For the records that follow, please set down exactly the lines between the one holding "Page size: 1241x1754." and the one holding "Identify the document", inclusive, and only those.

BEGIN Data provided

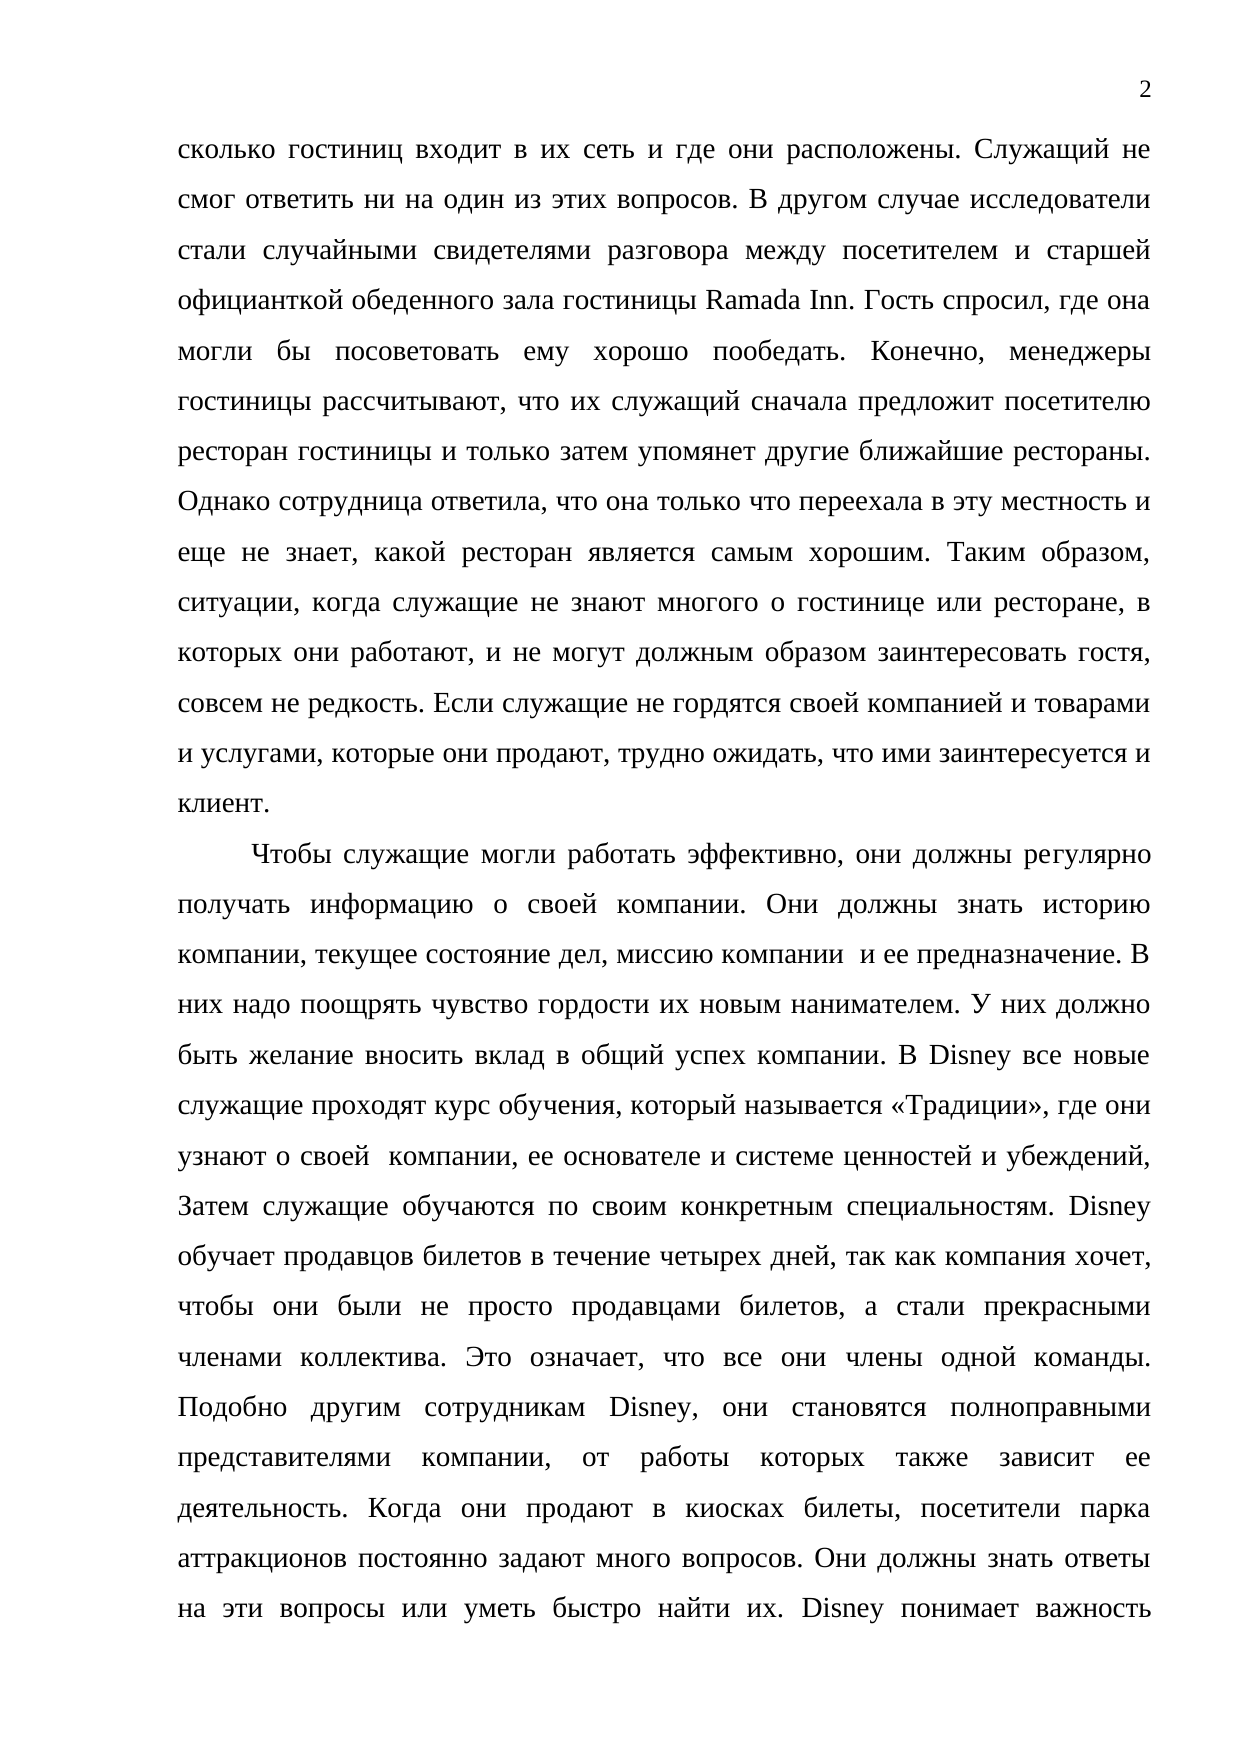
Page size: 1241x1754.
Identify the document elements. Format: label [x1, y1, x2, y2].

END Data provided
BEGIN Data provided

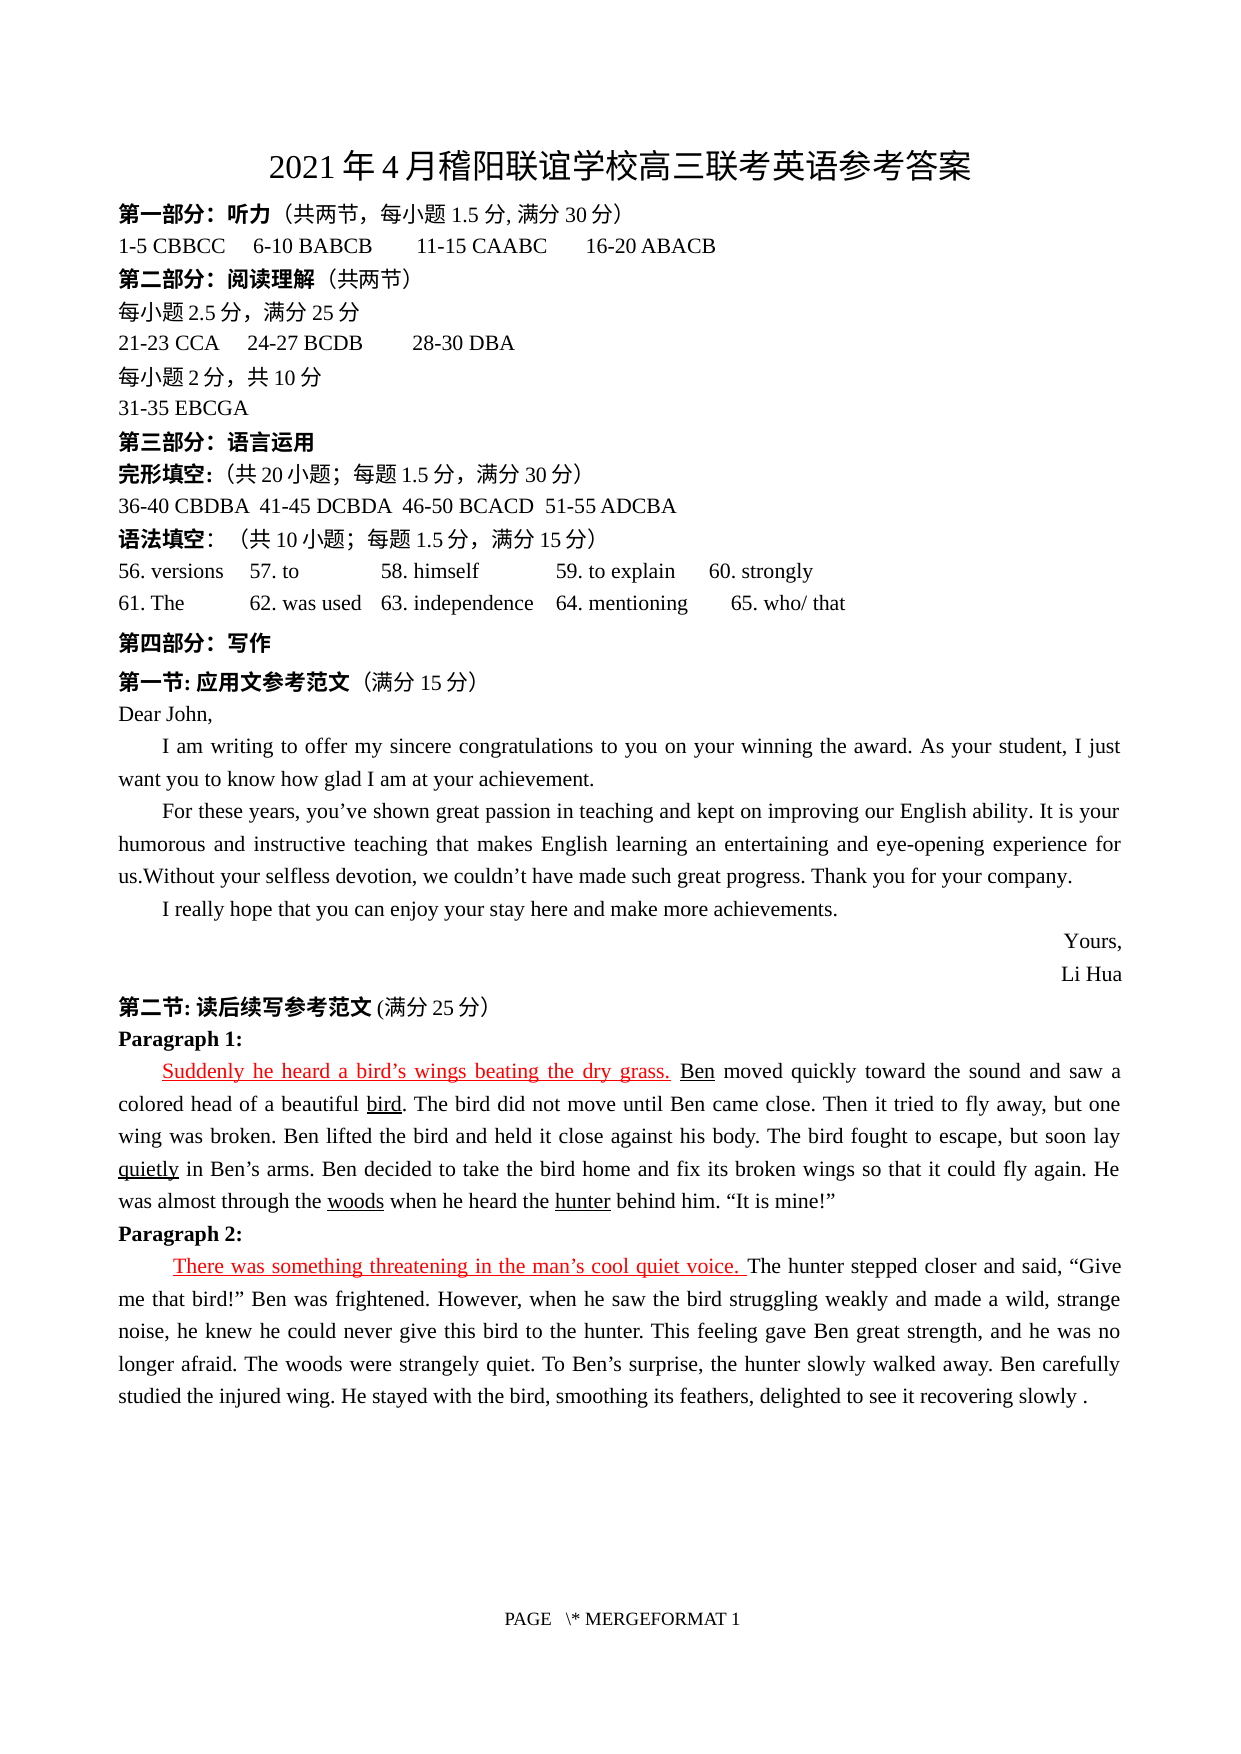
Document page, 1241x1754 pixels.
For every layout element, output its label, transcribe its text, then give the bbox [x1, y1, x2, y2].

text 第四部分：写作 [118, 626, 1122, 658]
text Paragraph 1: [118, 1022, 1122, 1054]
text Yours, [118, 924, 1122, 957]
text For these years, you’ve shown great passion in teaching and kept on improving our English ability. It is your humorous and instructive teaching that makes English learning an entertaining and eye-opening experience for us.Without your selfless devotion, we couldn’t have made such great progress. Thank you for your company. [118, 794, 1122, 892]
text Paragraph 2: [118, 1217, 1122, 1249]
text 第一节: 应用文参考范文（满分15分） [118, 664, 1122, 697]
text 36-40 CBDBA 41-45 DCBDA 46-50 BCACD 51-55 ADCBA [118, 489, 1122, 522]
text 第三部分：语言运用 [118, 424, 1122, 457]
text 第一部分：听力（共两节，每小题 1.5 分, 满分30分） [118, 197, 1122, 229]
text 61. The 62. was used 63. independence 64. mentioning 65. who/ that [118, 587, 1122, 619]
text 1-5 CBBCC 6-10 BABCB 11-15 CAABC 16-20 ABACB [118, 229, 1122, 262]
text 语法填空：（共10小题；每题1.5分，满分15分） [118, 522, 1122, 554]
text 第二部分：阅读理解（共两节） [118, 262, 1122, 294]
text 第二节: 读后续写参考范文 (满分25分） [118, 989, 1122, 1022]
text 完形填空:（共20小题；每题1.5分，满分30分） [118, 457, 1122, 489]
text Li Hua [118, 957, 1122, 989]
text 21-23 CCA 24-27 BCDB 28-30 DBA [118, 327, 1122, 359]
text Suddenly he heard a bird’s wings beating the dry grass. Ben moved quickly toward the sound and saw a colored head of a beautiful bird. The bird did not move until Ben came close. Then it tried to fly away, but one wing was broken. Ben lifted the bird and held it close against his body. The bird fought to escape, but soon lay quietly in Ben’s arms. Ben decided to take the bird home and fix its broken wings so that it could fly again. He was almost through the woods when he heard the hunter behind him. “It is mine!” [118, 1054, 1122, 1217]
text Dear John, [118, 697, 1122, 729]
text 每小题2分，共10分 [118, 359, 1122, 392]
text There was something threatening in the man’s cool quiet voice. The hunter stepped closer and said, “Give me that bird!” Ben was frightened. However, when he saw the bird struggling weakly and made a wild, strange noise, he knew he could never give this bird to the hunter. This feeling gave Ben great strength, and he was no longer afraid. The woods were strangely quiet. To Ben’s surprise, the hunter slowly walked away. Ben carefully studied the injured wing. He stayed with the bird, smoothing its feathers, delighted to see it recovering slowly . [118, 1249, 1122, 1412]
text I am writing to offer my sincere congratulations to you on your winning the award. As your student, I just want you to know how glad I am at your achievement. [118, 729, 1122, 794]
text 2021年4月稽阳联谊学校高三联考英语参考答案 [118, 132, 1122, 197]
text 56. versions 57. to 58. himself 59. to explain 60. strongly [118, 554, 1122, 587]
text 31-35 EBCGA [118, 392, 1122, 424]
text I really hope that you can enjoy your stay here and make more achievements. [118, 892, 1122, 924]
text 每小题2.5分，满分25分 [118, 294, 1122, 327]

END Data provided

Answer to the problem:
Page size: 1241x1754.
Identify the document elements. Format: label [x1, y1, x2, y2].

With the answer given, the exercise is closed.